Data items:
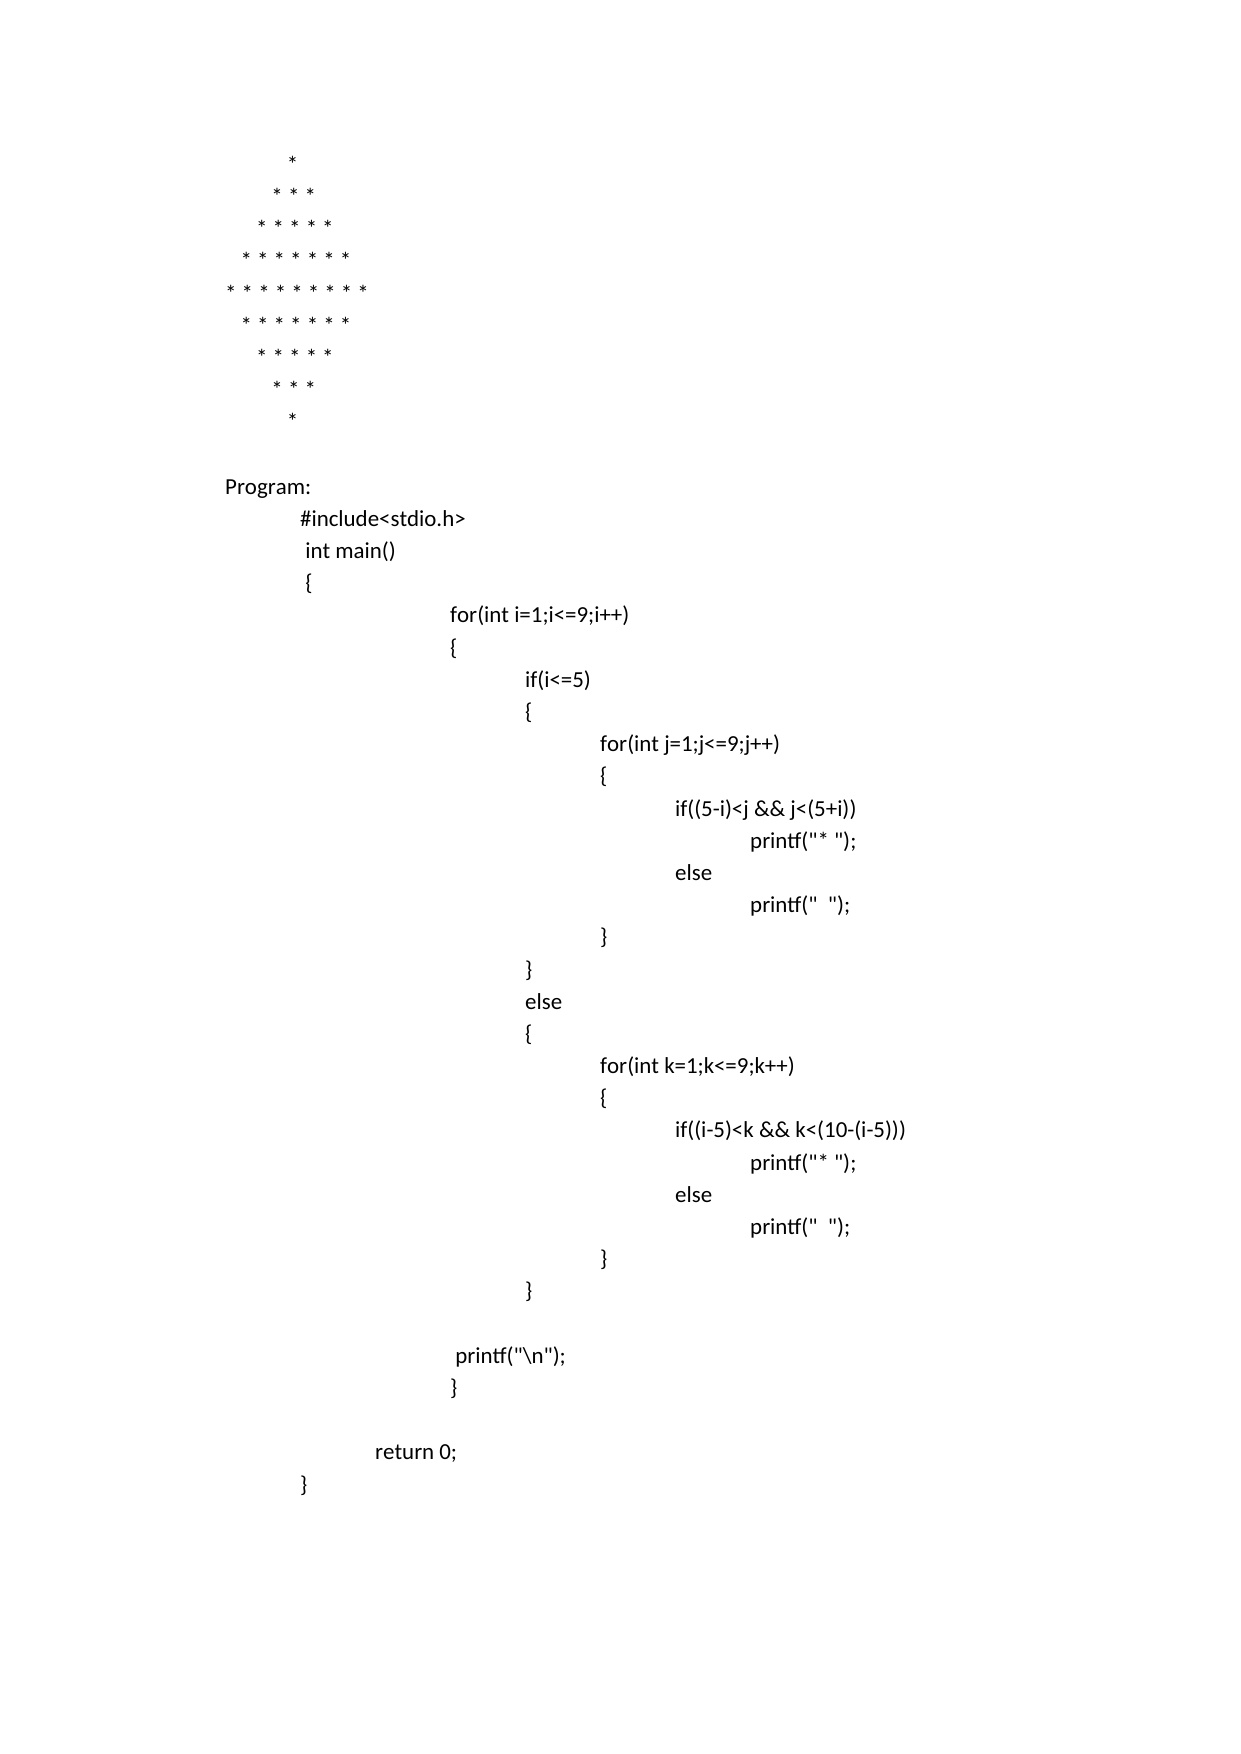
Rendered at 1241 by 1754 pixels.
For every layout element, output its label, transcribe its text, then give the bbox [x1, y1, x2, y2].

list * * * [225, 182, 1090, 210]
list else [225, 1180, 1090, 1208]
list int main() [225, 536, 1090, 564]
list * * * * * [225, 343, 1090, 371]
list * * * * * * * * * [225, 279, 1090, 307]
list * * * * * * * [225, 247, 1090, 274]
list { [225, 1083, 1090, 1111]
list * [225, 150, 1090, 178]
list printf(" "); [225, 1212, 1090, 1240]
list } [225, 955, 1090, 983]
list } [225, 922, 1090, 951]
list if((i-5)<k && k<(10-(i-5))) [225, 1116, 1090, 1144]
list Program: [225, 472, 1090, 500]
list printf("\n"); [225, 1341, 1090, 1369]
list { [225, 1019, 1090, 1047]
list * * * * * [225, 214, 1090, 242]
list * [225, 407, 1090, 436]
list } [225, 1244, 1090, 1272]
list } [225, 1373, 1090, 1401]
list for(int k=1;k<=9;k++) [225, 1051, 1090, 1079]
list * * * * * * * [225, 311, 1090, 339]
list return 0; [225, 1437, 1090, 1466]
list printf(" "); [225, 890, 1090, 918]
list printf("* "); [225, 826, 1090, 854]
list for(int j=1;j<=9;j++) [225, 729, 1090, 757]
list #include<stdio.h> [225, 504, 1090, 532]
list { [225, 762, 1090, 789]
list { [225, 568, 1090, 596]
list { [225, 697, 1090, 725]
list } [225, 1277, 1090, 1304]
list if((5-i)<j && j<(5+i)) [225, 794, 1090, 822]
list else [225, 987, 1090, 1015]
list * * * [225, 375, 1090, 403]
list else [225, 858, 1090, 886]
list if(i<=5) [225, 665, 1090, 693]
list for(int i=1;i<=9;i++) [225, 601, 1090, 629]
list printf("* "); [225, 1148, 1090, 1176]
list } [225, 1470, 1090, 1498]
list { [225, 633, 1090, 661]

...

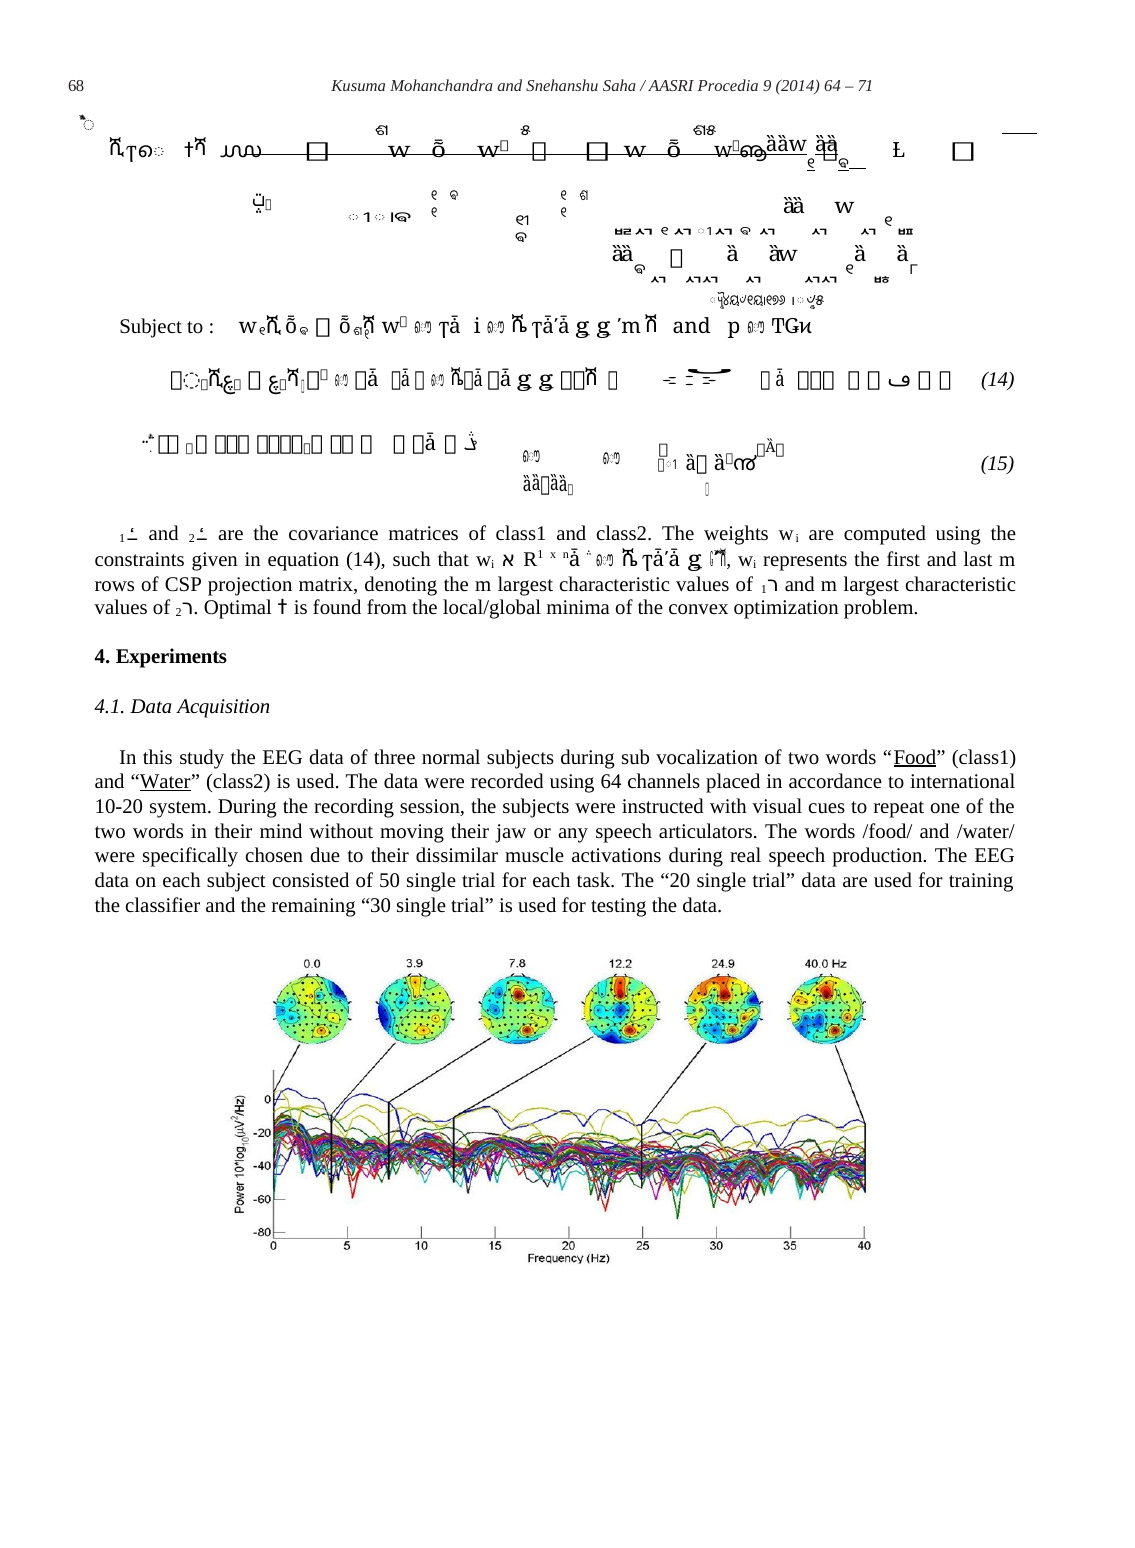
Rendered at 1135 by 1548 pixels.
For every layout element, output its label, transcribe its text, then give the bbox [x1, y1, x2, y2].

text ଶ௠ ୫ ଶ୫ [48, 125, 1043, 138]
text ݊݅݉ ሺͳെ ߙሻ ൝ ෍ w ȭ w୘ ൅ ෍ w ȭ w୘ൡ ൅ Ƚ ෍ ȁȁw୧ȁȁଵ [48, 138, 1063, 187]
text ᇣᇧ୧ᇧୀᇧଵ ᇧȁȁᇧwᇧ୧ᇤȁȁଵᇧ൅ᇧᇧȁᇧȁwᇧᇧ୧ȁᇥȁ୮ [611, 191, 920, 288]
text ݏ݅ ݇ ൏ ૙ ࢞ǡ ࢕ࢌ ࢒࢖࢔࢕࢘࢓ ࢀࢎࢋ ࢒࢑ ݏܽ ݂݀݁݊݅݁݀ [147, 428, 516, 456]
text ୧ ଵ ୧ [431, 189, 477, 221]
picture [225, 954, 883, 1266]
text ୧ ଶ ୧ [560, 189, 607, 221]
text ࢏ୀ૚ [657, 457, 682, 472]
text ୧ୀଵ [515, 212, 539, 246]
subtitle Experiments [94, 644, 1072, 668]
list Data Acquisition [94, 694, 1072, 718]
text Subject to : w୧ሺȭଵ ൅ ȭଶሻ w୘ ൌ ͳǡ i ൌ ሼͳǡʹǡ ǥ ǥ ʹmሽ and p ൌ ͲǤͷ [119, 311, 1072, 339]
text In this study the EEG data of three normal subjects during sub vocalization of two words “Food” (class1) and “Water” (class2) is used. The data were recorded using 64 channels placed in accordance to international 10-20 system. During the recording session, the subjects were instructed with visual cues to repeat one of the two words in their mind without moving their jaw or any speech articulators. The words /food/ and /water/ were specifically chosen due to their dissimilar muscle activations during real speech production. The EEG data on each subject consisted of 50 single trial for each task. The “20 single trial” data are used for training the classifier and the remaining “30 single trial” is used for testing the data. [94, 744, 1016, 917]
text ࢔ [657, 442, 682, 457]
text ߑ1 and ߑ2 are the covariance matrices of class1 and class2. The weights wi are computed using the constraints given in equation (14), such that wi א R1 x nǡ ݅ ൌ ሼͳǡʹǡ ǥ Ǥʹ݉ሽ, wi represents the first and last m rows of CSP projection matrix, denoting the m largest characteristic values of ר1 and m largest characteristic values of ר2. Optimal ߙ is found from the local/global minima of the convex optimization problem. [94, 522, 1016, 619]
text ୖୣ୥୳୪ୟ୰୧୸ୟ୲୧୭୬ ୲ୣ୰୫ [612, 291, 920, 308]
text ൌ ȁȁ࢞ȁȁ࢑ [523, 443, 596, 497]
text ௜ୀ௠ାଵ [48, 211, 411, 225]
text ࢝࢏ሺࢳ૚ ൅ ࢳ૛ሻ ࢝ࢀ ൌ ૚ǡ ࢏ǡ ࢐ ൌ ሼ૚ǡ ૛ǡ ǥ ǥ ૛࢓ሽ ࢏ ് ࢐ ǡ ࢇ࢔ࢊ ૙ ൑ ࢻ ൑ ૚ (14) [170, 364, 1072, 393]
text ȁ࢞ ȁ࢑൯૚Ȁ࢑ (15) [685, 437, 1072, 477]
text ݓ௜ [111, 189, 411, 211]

YOUR TASK:
Look over the entries above. Copy every line that contains the word "else".

EXERCISE RESULT:
list else [225, 1180, 1090, 1208]
list else [225, 987, 1090, 1015]
list else [225, 858, 1090, 886]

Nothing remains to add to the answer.